Stored items from a collection:

····················

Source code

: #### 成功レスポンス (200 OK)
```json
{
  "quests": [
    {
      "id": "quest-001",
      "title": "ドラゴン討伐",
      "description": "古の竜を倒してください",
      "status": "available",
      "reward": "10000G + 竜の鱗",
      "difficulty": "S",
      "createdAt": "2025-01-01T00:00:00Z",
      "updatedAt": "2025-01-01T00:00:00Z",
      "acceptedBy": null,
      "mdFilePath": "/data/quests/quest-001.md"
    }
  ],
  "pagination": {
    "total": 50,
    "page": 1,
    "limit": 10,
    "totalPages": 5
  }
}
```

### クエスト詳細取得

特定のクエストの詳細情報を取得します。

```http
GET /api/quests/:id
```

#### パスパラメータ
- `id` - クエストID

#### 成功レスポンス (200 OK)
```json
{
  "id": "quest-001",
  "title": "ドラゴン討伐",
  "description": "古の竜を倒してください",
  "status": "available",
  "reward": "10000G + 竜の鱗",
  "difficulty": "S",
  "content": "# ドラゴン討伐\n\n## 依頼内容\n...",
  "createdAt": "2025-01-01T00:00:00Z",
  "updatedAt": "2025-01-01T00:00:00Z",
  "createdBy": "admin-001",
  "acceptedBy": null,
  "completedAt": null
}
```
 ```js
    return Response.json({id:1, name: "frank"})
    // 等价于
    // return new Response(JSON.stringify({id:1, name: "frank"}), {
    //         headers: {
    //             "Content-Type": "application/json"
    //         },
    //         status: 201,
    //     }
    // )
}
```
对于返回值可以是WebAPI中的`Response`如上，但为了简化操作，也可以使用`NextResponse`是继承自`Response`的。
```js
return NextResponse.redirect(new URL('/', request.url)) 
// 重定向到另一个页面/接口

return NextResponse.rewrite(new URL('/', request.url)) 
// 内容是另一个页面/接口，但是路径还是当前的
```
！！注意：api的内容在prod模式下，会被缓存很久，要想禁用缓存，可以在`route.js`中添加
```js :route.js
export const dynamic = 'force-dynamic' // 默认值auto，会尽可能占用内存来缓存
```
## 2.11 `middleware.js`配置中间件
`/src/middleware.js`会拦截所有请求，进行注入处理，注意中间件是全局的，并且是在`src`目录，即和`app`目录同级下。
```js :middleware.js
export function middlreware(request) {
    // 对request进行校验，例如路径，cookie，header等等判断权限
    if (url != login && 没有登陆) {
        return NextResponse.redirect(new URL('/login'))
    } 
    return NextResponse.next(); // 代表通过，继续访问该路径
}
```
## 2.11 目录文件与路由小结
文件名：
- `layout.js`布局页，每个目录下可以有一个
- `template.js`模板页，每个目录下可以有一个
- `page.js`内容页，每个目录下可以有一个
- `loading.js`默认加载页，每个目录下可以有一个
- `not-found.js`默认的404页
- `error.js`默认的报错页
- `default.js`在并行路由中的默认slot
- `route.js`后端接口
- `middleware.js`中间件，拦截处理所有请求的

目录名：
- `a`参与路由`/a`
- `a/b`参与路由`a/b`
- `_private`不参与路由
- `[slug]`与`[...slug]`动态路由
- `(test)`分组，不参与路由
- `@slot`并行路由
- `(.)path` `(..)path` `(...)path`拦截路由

····················

Problem statement: Reproduce all lines from the records above that include the word "frank".

Task response:
    return Response.json({id:1, name: "frank"})
    // return new Response(JSON.stringify({id:1, name: "frank"}), {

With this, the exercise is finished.